Executive Maturity, also called Poise under Pressure is both internal and external:
Internal: ability to master your emotions and your emotional triggers which lead to mood changes and impulsive behavior. Simply put, it’s the skill that makes you think before you act or speak.
External: raising your awareness to a level where you are sensitive to the feelings and signals emitted by those around you.
While it sounds a lot like parents counselling us in our teenage years to “grow up and take responsibility for your words & actions”, this skill helps us take control of our reactions and emotions. This critical leadership skill builds adequate self-awareness where no one can ‘make you angry’ as you know that being angry is a choice.
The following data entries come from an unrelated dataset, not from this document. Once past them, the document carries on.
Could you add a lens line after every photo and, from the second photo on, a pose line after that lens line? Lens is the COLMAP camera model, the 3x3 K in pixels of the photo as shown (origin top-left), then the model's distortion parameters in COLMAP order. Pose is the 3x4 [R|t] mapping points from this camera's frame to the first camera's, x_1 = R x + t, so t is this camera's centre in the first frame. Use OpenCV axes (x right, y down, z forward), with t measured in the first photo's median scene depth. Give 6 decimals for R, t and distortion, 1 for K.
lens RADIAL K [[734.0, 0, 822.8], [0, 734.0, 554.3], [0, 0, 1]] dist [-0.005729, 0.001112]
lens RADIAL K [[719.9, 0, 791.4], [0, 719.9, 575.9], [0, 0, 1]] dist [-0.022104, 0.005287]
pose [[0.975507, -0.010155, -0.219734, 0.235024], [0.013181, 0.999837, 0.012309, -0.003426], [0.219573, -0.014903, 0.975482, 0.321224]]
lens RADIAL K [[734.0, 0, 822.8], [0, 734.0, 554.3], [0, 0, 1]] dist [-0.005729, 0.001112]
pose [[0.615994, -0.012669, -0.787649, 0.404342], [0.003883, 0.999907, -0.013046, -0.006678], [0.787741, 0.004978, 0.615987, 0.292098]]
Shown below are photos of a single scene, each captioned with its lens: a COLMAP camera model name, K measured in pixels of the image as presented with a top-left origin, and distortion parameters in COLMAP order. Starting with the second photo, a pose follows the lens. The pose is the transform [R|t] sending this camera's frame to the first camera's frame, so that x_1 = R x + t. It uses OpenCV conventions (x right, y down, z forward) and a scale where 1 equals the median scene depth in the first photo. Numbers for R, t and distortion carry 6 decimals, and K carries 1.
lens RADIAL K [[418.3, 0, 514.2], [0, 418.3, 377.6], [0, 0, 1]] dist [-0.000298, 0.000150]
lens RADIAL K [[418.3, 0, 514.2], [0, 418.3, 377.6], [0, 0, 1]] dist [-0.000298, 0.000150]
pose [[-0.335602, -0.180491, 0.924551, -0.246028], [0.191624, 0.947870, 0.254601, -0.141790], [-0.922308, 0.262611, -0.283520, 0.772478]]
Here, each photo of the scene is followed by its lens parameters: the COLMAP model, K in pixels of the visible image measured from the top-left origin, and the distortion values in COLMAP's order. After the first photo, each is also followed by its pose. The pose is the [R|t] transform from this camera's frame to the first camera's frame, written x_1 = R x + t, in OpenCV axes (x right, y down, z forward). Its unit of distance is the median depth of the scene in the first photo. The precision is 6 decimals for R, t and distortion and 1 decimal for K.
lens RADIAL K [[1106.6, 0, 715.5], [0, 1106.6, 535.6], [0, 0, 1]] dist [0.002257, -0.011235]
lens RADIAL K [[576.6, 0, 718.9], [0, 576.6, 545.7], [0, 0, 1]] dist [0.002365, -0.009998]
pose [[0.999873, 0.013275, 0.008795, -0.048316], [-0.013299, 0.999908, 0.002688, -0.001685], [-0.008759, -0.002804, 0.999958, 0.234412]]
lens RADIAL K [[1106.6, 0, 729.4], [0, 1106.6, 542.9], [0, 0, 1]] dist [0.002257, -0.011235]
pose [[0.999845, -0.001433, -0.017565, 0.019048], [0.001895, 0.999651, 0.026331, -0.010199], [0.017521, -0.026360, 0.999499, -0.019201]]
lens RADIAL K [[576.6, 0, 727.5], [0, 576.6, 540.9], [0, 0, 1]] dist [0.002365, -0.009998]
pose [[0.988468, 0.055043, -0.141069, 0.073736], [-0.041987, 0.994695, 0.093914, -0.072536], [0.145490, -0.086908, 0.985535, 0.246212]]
While interviewing for my latest book, several people asked me a counter question “Where is the place for passion if we display so much control?” It helps to understand that leadership styles have changed and evolved in the past few decades. In the 80s and 90s, bosses could be explosive, display bad temper and use harsh words to mobilize their teams to perform.
Today, bosses are expected to listen before reaching a conclusion, analyse the situation calmly and display sensitivity, all traits linked with Executive Maturity. Being emotionally stable helps leaders stay calm, helping their subordinates cope better during tough moments or a real crisis.